Their misgivings were reinforced by Trump's defense secretary, retired Marine Corps Gen. Jim Mattis, who said during his confirmation hearing in January that "history isn't a straitjacket," but a guide for dealing with Moscow. He said there have been many attempts by the United States over the years to try anew with Russia, but the list of successes was short.

Mattis' opinion hadn't shifted several months later when he told the House Armed Services Committee that he'd yet to see "any indication that Mr. Putin would want a positive relationship with us."

Still, House and Senate leaders had agreed to give Secretary of State Rex Tillerson time to, as Sen. Bob Corker said, "change the trajectory of the U.S. relationship with Russia," especially in Syria, where the Kremlin backs President Bashar Assad. But Corker, the Tennessee Republican who heads the Senate Foreign Relations Committee, and his GOP colleagues ran out of patience in late May.

"I see no difference whatsoever," Corker said, signaling he would throw his support behind legislation to penalize Russia.

A bill to punish both Russia and Iran cleared the Senate on June 15 with 98 votes. Yet Trump remained bullish on the prospect of working with Putin.

At an international summit in Germany this month, Trump met several times with Putin, but the American president declined to publicly give the kind of condemnation that his staff insisted he deliver to the Russian leader over Moscow's election interference.
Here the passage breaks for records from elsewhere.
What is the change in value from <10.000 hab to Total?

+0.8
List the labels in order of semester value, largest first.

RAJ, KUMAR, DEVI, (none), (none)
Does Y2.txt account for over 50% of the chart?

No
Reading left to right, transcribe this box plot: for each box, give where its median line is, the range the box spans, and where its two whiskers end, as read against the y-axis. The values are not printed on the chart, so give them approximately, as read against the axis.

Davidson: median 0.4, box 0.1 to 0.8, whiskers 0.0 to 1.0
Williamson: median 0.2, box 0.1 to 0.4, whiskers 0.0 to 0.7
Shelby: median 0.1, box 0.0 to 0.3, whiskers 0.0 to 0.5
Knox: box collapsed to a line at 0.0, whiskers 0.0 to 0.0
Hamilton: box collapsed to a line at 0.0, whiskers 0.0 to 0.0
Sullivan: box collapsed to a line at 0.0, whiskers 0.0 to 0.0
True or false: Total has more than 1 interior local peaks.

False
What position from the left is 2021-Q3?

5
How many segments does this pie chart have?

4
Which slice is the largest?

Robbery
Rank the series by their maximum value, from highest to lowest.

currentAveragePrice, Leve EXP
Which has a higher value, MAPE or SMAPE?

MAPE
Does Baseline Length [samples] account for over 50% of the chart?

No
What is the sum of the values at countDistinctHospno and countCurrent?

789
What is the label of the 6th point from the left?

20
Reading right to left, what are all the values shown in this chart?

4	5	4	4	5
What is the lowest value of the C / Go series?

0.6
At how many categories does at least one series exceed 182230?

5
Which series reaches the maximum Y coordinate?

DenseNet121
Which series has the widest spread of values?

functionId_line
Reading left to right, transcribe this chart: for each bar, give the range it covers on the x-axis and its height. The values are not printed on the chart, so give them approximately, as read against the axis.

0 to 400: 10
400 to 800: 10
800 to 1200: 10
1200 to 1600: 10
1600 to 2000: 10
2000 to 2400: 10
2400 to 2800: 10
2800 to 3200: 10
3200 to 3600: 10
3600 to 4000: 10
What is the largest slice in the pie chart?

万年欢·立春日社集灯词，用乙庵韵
And he let a challenge from Putin, who said Trump accepted his denial of Russian involvement in the 2016 election, go largely unanswered.

A team of House and Senate negotiators late last week resolved several lingering issues with the sanctions bill and also agreed to add the North Korea penalties. The sanctions against North Korea took on added urgency after the North on Friday test-fired its second intercontinental ballistic missile, which flew longer and higher than its first ICBM launched earlier this month.

Sen. Ben Cardin of Maryland, the top ranking Democrat on the Senate Foreign Relations Committee, said after the latest test that he expects Trump to sign the legislation "without delay."

Left intact, however, was the congressional review section of the bill. Trump had privately expressed frustration that Congress was demanding the ability to limit or override the power of the White House on national security matters.

Yet no one emerged in Congress to be Trump's champion.

The House easily backed the sanctions on Tuesday, and two days later, in the midst of health care, the Senate cleared the bill and sent it to the president.

Despite the imposing numbers, Trump's new communications director, Anthony Scaramucci, suggested before the Senate's vote on Thursday that the president still might veto the bill and use his prowess as a dealmaker to "negotiate an even tougher deal against the Russians."

But Corker quickly threw cold water on that idea. If Trump were to reject the bill, he said, Congress could unquestionably overrule him and that would sting.

"It shows a diminishment of their authority," Corker said of presidents who have their vetoes countermanded. "I just don't think that's a good way to start off as president."